Text shown —
···

Is kindness inherited behavior? Is it learned behavior? What must it be like to have never felt kindness from an unknown person. Does a kindness belief system exist?

As groups of people across sectors go about life proving themselves to be different, privileged, superior or better than others, or extending some level of kindness only to others within their group, are they sustaining systems that actually limit kindness?

Can you personally confess to finding it easier to be rude than kind? These questions don’t feel so out of place during the holiday season. So, shall we chat about them for a bit?  I’ll be kind enough to get us started.

People behave unkindly, mean, sarcastic and rude to others because they let themselves grow into a space where it is simply easier than kinder alternative actions. When things are easy for humans, humans feel smarter, relevant, more validated, even empowered. We double down in confusing ourselves about what kindness is and our children follow us down these easy-slide slopes.

Research shows that performing acts of kindness increases life satisfaction, positive mood, reduces fear and anxiety. We will always encounter people with whom we disagree – we might feel uncomfortable around them. Their views might make us angry. All this in a world where most people feel comfortable reminding others of their weaknesses. 

I like the definition that says kindness is lending someone your strength rather than reminding them of their weaknesses. Fact is, and most of us know it as quiet truth: breaking barriers without holding judgement and criticism, helps us all to get to know people better. Hence, we grow.

Experiencing and extending kindness produces oxytocin – that hormone in both men and women that makes us desire and enjoy people and intimacy, touch, loving, nurturing and even carrying a child through the miracle of birth. It’s the ‘love hormone’ that literally advances life. This science tells us that we are more likely to perform a thoughtful deed when someone does it for us or even by merely witnessing generosity.  We are in turn, stimulated to do more acts of good.

In short time paying forward has a domino effect. It’s also like “Helper’s High” – a phenomenon coined through research at Emory University. Being kind to another person lights up the brain’s pleasure corridors as both the recipient and the giver of the good deed.

···

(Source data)
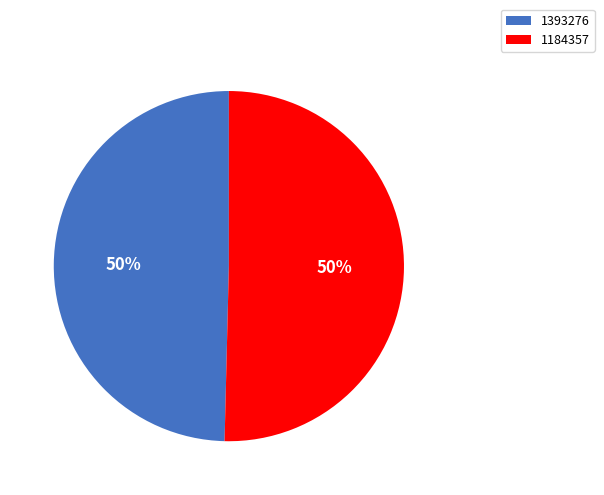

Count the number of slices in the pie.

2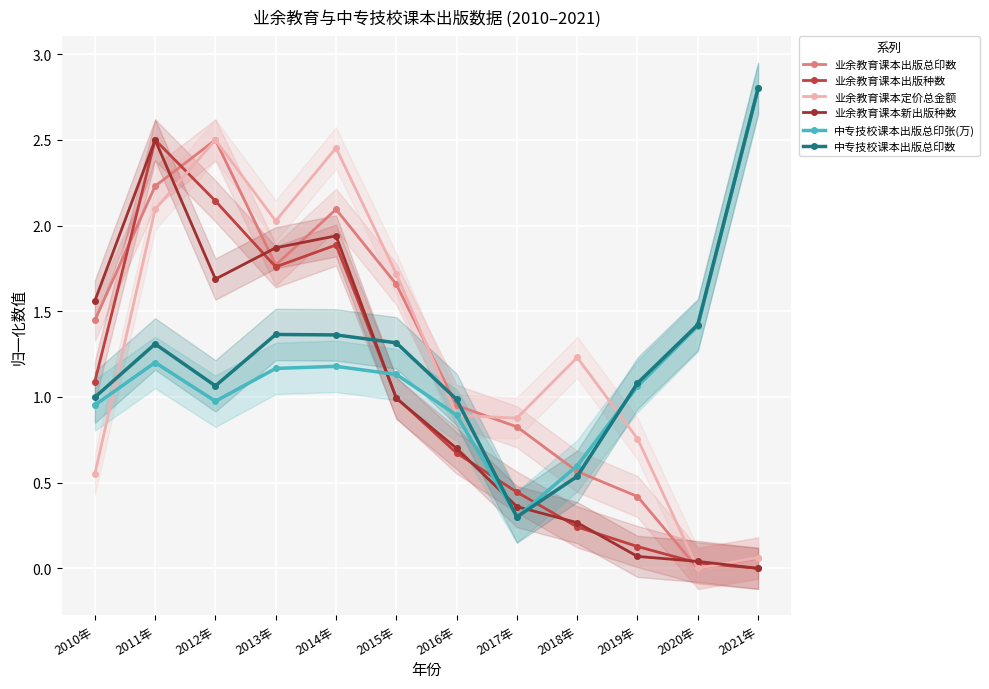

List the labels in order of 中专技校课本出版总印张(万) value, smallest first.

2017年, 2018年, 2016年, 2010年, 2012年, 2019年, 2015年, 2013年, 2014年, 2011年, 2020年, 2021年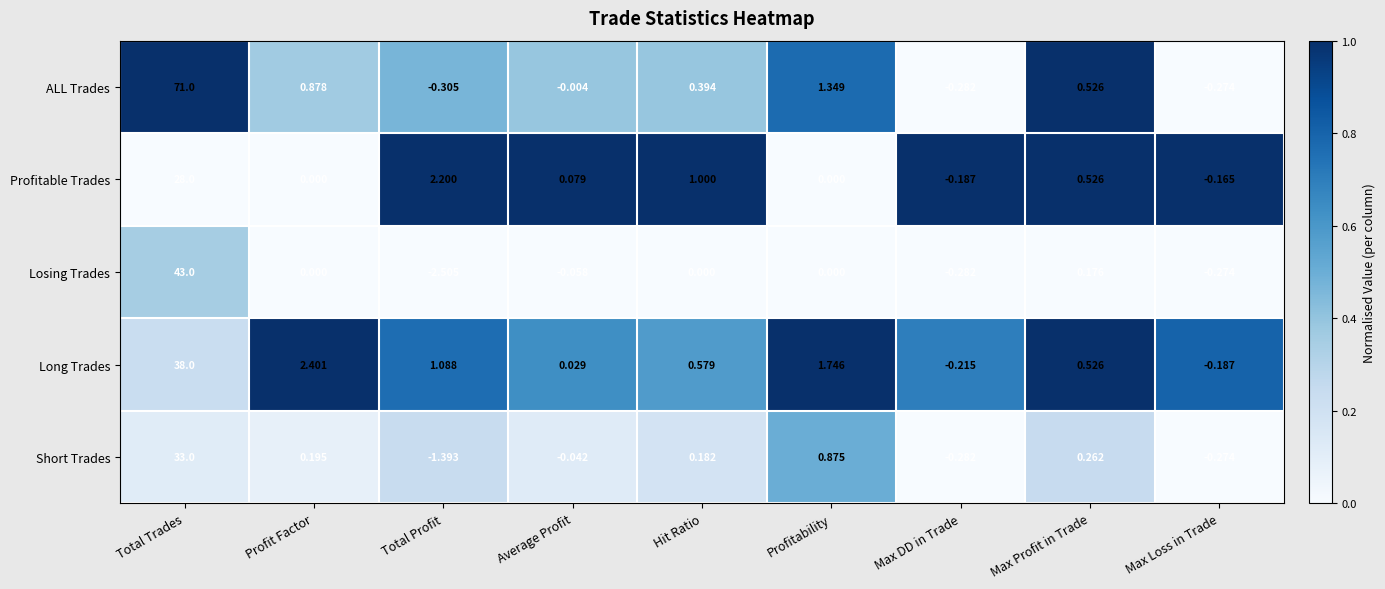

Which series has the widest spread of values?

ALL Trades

···

Exercise tasks —
• a. Rewrite the piece on kindness from "I like the definition" to "Hence, we grow.", swapping "strength" for "patience".
• b. Carry on the piece on kindness, picking up after its final sentence.

Results —
• a.
I like the definition that says kindness is lending someone your patience rather than reminding them of their weaknesses. Fact is, and most of us know it as quiet truth: breaking barriers without holding judgement and criticism, helps us all to get to know people better. Hence, we grow.

• b.
Some confuse kindness as being naïve or weak. On the contrary, being kind requires courage, effort and strength. It is a strategic art. In my previous government position, I was asked how I was able to repeatedly bring community members to the table during coalition meetings. My response was, a genuine handshake and a gentle smile is all that was needed.

Kindness is teachable – young people can learn it as a good thing from us. An ancient Greek storyteller once said, “No act of kindness, no matter how small, is ever wasted.” While random acts of kindness are good, teaching intentional acts of kindness has transferable value.

My children and I had started a Thursday evening tradition a year ago. Thursday evening was fast-food-drive-through-for-supper day. But we agreed that I would pay for the car right behind us. On the paid receipt, I would write, “Smile, it is a beautiful world.”

Right after it was paid for, we would drive away. We didn’t want to be thanked. I wanted to teach intentional kindness to my children. They actually look forward this sort of kindness prank, more so than the happy food.

So, how do we reverse social trends and actually learn the practice of kindness?

Kindness starts from within. Start with self-compassion and self-care. Speak to yourself good things about yourself. Without bringing any harm to anyone, do good things for yourself – good things that are good and healthy for the you that you are.  Self-kindness leads to building resilience, optimism, reducing depression and overall wellbeing.  

Living in the moment – offer a helping hand for those in need. Identifying those suffering silently. Offering a kind word, a smile, just because, even in passing. Not being part of the gossip moment – especially digital gossip. Donating old clothing. Sending thank you notes. Become aware of your fears that prevent you from being kind. Investigate the fear and address it.

Around us all the time are lots of opportunities – one community to the other – to work together and to learn from each other. Listening intently to needs and diversities.  Being intentional as if the concept of this kind of kindness were the basis of a religion of sorts. Perhaps it should be. Sounds familiar? And if it feels a bit uncomfortable, just do it anyway. The freedom will become you soon.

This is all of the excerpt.